What if PRONOM has no entry for my format?
First, confirm it really is unknown (update signatures, check the header). If it is genuinely absent, do two things: record a local interim identifier and full technical notes so the file is not lost in your system, and submit a sample to The National Archives' PRONOM research process. Their team analyses sample files and creates new signatures, which is how the registry keeps pace with emerging formats — and your submission helps every other archive too.
Key Takeaways
- Most "unknown" results come from a stale signature database — update DROID/Siegfried first.
- Trust matches made by byte signature; treat extension-only matches as guesses to verify.
- A PUID identifies a format and version unambiguously and persistently; store it in metadata.
- Tool disagreements usually trace to signature-version, match-basis or priority differences.
- Use captured PUIDs to build a format profile and drive obsolescence/risk planning.
- Inspect file headers (magic bytes) to catch renamed or damaged files.

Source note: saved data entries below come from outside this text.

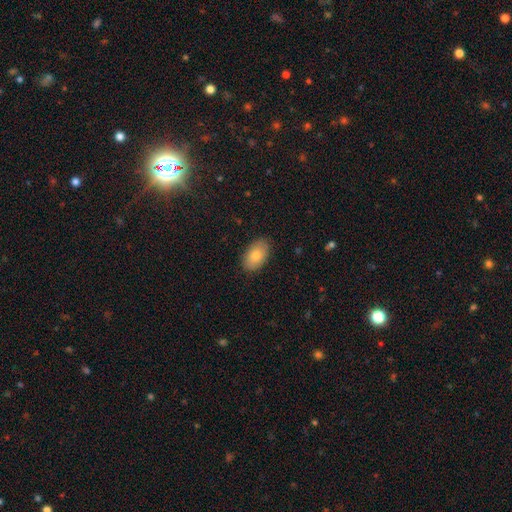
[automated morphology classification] Q: Smooth or featured?
A: smooth (82%); runner-up: featured or disk (11%)
Q: How rounded?
A: in between (93%); runner-up: round (6%)
Q: Merging?
A: none (86%); runner-up: minor disturbance (11%)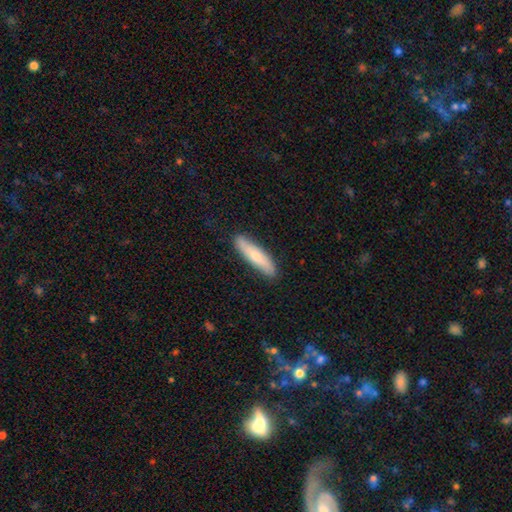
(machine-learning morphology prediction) Smooth or featured? Predicted: smooth (p=0.64). How rounded? Predicted: cigar-shaped (p=0.76). Merging? Predicted: none (p=0.87).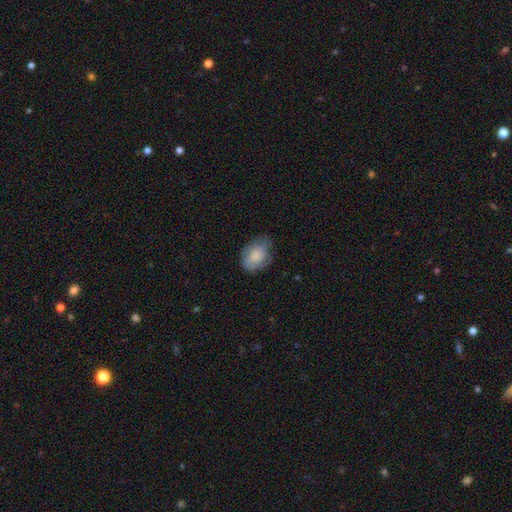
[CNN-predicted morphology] A smooth galaxy with no disk features (79%) that is in between round and cigar-shaped (77%). Merging: none (58%).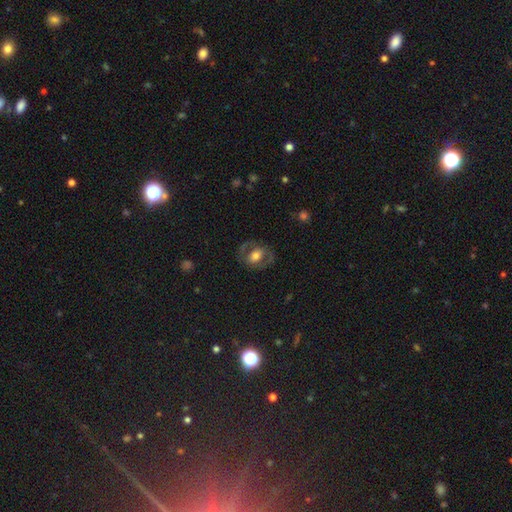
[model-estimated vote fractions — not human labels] This appears to be a featured or disk galaxy (51%). Merging: none (72%).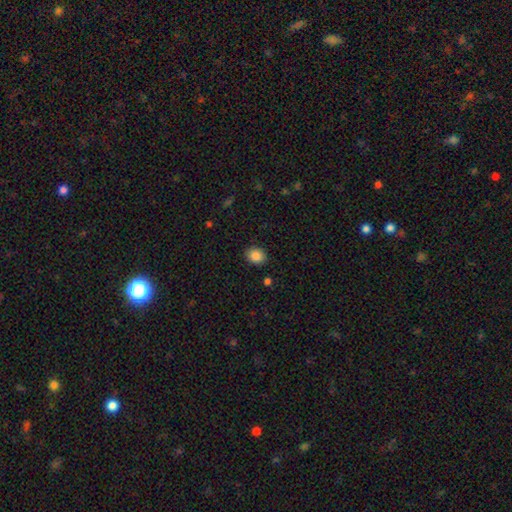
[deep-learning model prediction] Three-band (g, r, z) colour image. It shows a smooth galaxy with no disk features (87%) that is round (58%). Merging: none (89%).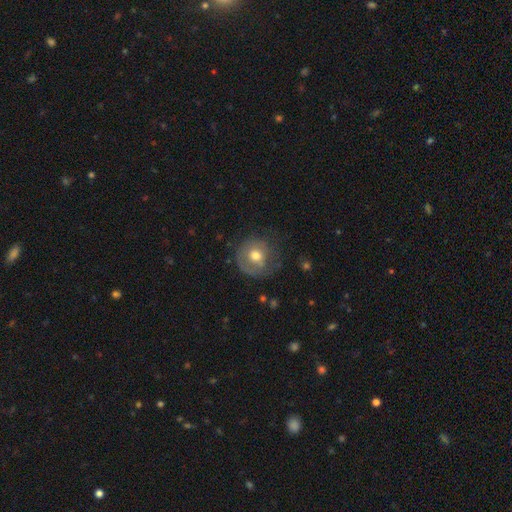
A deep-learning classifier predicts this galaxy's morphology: A smooth galaxy with no disk features (57%) that is round (87%). Merging: none (56%).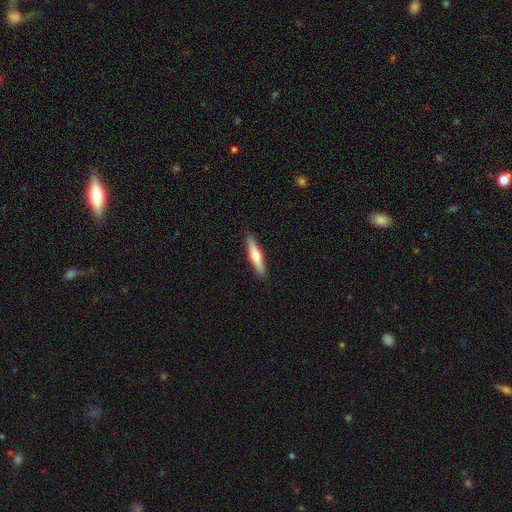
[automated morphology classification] Smooth or featured?
  - smooth: 54% *
  - featured or disk: 41%
  - star or artifact: 5%
How rounded?
  - cigar-shaped: 85% *
  - in between: 13%
  - round: 2%
Merging?
  - none: 91% *
  - minor disturbance: 7%
  - major disturbance: 2%
  - merger: 1%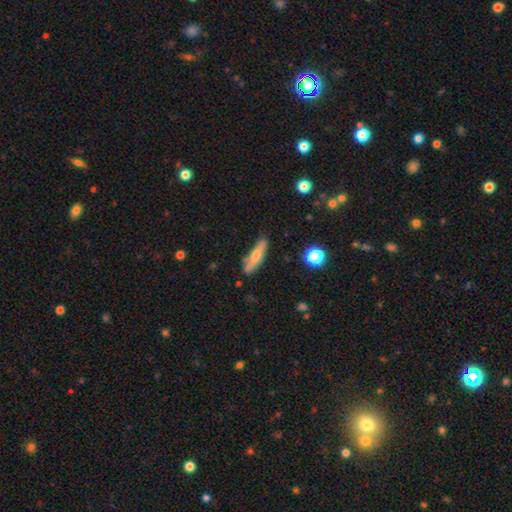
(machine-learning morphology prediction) This is likely a smooth galaxy (61%). How rounded: likely cigar-shaped (70%). Merging: likely none (66%).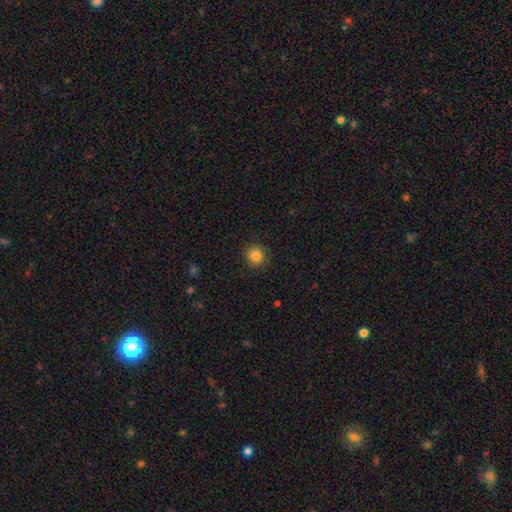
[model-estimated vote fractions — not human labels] The model was most divided on "smooth or featured": smooth: 84%, star or artifact: 11%, featured or disk: 5%. More confident: how rounded — round (93%); merging — none (91%).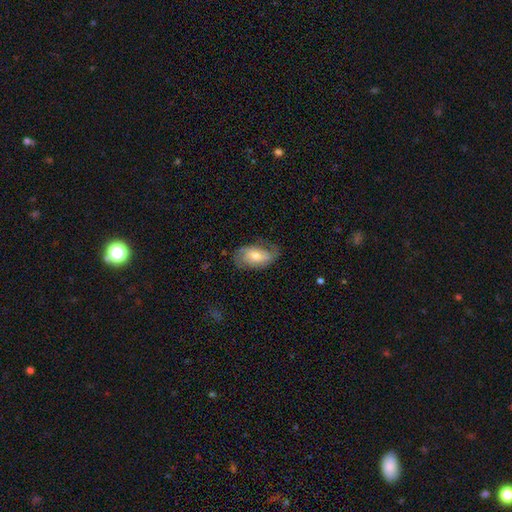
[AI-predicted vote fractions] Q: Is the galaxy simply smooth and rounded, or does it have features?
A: featured or disk — 54%.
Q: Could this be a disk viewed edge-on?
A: no — 94%.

- Submit genuinely new formats to PRONOM so the registry — and everyone — improves.
Frequently Asked Questions
What is a format registry?
A format registry is an authoritative database of file format definitions and their signatures. PRONOM, run by The National Archives (UK), is the best-known; each format gets a persistent identifier called a PUID, such as fmt/353 for TIFF.
Why does my identification tool return 'unknown' for a file?
Usually the file's signature is absent or doesn't match any in the registry — because the format is new, the file is damaged, or your signature database is out of date. Update DROID/Siegfried's signature file first, then inspect the file's header.
What is a PUID and why does it matter?
A PUID (PRONOM Unique Identifier) is a stable code for a specific format and version. It matters because it is unambiguous across systems and time, unlike file extensions or MIME types, which collide and drift.
How do I keep my signature database current?
DROID and Siegfried download signature updates from PRONOM. Run their update commands on a schedule (for example before each large ingest) so new formats are recognised; stale signatures are the top cause of false 'unknown' results.
Why do two tools disagree about a file's format?
They may use different signature sets, different versions of the PRONOM database, or different priority rules for ambiguous files. Align their signature versions and check which one matched by signature rather than by extension.
Can I submit a new format to PRONOM?
Yes. The National Archives accepts research submissions of new or under-described formats, including sample files and signature information, which is how the registry grows to cover emerging formats.